*Exercise material*:
=====

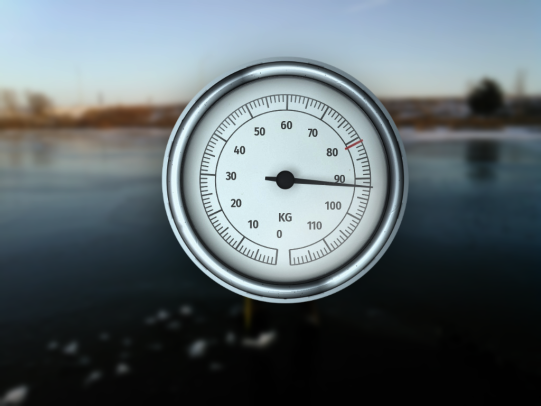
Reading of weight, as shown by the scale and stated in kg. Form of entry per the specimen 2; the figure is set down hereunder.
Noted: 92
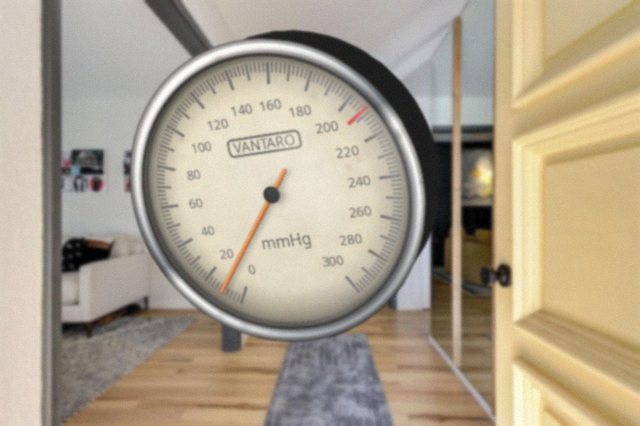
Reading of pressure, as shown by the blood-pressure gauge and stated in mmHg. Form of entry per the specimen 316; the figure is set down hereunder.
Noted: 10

=====

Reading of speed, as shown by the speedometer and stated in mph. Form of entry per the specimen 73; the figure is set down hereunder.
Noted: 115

=====

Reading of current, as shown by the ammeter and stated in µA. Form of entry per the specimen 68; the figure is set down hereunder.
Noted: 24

=====

*Task to carry out*:
State how many lines in the items above contain the string "shown", with case taken into account. Give only the number.

*Response for this exercise*:
4